The defendants removed the case pursuant to CAFA to the federal District Court in Texas. The plaintiffs did not dispute that the defendants fulfilled the procedural requirements for removal, however, they contended the ninth amended petition did not ‘commence’ suit for the purposes of removal under CAFA, and therefore, they were entitled to remand.
The District Court noted that although the plaintiffs brought this suit in 1999 – many years before CAFA was enacted – the Fifth Circuit had recognized special circumstances in which a suit may be commenced more than once for the purposes of determining whether removal under CAFA was appropriate. In Braud v. Transp. Serv. Co. of Ill., 445 F.3d 801, 803 (5th Cir. 2006), the Fifth Circuit held that the post CAFA amendment of a complaint through the addition of a new defendant commenced a new civil action as to that defendant, and therefore permitted removal under CAFA. The Braud decision highlighted two considerations underlying its holding – (1) CAFA does not define when an action commences and, therefore, was not intended to replace case law germane to this question; and (2) the language of the removal statute itself – which allows for removal within 30 days after the receipt by the defendant a copy of an amended pleading from which it may first be ascertained that the case has become removable. (Editors’ Note: See the CAFA Law Blog analysis of Braud posted on May 24, 2006).

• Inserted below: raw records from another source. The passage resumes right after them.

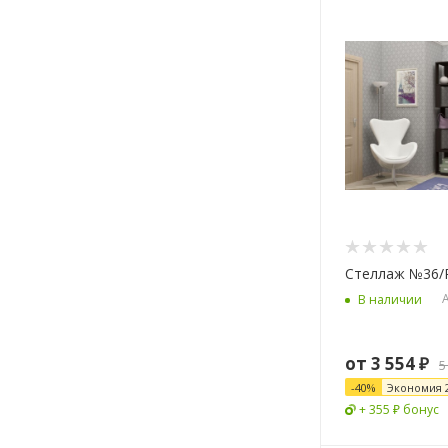
Стеллаж №36/
А
В наличии
от
3 554 ₽
5
-
40
%
Экономия
+ 355 ₽ бонус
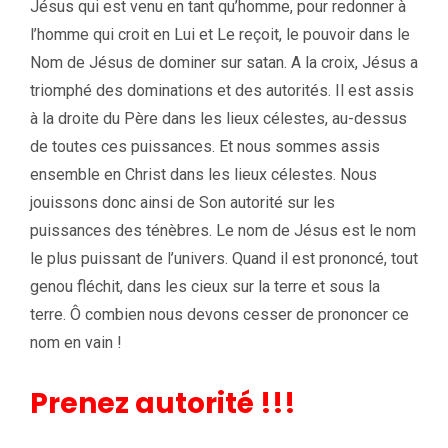
Jésus qui est venu en tant qu’homme, pour redonner à
l’homme qui croit en Lui et Le reçoit, le pouvoir dans le
Nom de Jésus de dominer sur satan. A la croix, Jésus a
triomphé des dominations et des autorités. Il est assis
à la droite du Père dans les lieux célestes, au-dessus
de toutes ces puissances. Et nous sommes assis
ensemble en Christ dans les lieux célestes. Nous
jouissons donc ainsi de Son autorité sur les
puissances des ténèbres. Le nom de Jésus est le nom
le plus puissant de l’univers. Quand il est prononcé, tout
genou fléchit, dans les cieux sur la terre et sous la
terre. Ô combien nous devons cesser de prononcer ce
nom en vain !
Prenez autorité !!!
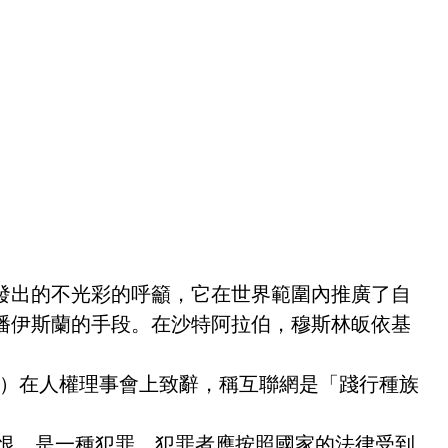
發出的不光彩的呼籲，它在世界範圍內推廣了自
播伊斯蘭的手段。在沙特阿拉伯，穆斯林皈依基
Balawi）在人權理事會上致辭，稱互聯網是「踐行種族
仇恨…是一種犯罪，犯罪者應按照國家的法律受到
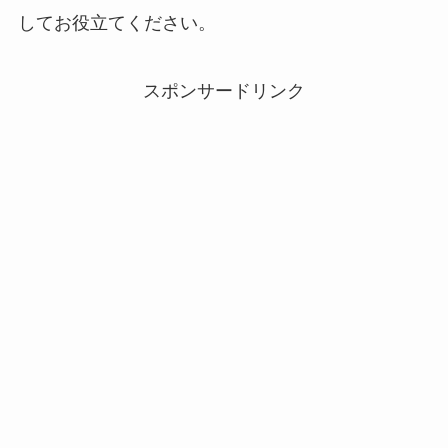
してお役立てください。
スポンサードリンク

The court also looked at the Fifth Circuit’s decision in Abshire. In Admiral Ins. Co. v. Abshire, 574 F.3d 267, 273 (5th Cir. 2009), the Fifth Circuit determined whether a ninth amended pleading in a consolidated action that for the first time sought class action treatment of previously asserted claims “commenced” an action for purposes of removal under CAFA. (Editors’ Note: See the CAFA Law Blog analysis of Abshire posted on February 8, 2010).
The Abshire court held that the mere addition of class allegations did not commence new action under CAFA, especially when the proposed class comprised only of individuals or successors of individuals who were previously parties to the suit. The Abshire court applied the ‘relation back’ test and determined that the addition of new plaintiffs and claims in the ninth amended pleading related back to the original complaint, or at the least, to one or more pre-CAFA complaints, such as the eighth amended version. Therefore, the Abshire court concluded that the ninth amended pleading did not commence a new action under CAFA so as to permit removal.
In this case, the District Court noted that almost after a decade of pursuing this case, Patterson abandoned all previously asserted tort theories of recovery, added a plaintiff, proposed a new and expanded class, and asserted a new claim against the defendants for breach of contract. The District Court remarked that this was a case where the amended pleading added a plaintiff and proposed class members of whose breach of contract claim defendants were not aware, thus presented the kinds of notice and due process concerns that the Fifth Circuit had found relevant to the issue of whether an amended pleading commenced a new civil action under CAFA.
The District Court found that unlike in Abshire, the ninth amended petition did not relate back to the filing of any prior pleading; and also that the addition of Leal as a plaintiff did not relate back to any prior petition.
Accordingly, the District Court concluded that the Ninth Amended Petition commenced a new civil action after the effective date of CAFA, and denied the motion to remand.